▶ **Dataset entries**:
Start of Block
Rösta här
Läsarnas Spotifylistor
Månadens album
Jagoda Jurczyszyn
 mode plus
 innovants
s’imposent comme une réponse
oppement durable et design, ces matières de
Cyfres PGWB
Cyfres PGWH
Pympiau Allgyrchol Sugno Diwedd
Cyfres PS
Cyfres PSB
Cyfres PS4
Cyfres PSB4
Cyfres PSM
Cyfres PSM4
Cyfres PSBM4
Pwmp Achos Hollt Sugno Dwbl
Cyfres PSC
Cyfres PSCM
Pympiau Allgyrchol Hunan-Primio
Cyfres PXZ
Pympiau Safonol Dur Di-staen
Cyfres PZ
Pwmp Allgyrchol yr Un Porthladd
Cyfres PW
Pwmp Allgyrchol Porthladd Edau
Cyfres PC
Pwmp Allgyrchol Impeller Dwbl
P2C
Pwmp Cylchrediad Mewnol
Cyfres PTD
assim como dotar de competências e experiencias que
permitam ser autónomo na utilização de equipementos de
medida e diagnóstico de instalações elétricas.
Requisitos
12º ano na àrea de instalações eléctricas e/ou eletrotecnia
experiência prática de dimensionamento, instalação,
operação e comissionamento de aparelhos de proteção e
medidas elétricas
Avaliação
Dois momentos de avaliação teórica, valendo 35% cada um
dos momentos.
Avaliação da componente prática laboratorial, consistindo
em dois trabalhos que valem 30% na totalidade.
End of Block
▶ **What you are asked to do**:
Each line of the data has to be written out exactly as it appears.

▶ **Exercise answer**:
Rösta här
Läsarnas Spotifylistor
Månadens album
Jagoda Jurczyszyn
 mode plus
 innovants
s’imposent comme une réponse
oppement durable et design, ces matières de
Cyfres PGWB
Cyfres PGWH
Pympiau Allgyrchol Sugno Diwedd
Cyfres PS
Cyfres PSB
Cyfres PS4
Cyfres PSB4
Cyfres PSM
Cyfres PSM4
Cyfres PSBM4
Pwmp Achos Hollt Sugno Dwbl
Cyfres PSC
Cyfres PSCM
Pympiau Allgyrchol Hunan-Primio
Cyfres PXZ
Pympiau Safonol Dur Di-staen
Cyfres PZ
Pwmp Allgyrchol yr Un Porthladd
Cyfres PW
Pwmp Allgyrchol Porthladd Edau
Cyfres PC
Pwmp Allgyrchol Impeller Dwbl
P2C
Pwmp Cylchrediad Mewnol
Cyfres PTD
assim como dotar de competências e experiencias que
permitam ser autónomo na utilização de equipementos de
medida e diagnóstico de instalações elétricas.
Requisitos
12º ano na àrea de instalações eléctricas e/ou eletrotecnia
experiência prática de dimensionamento, instalação,
operação e comissionamento de aparelhos de proteção e
medidas elétricas
Avaliação
Dois momentos de avaliação teórica, valendo 35% cada um
dos momentos.
Avaliação da componente prática laboratorial, consistindo
em dois trabalhos que valem 30% na totalidade.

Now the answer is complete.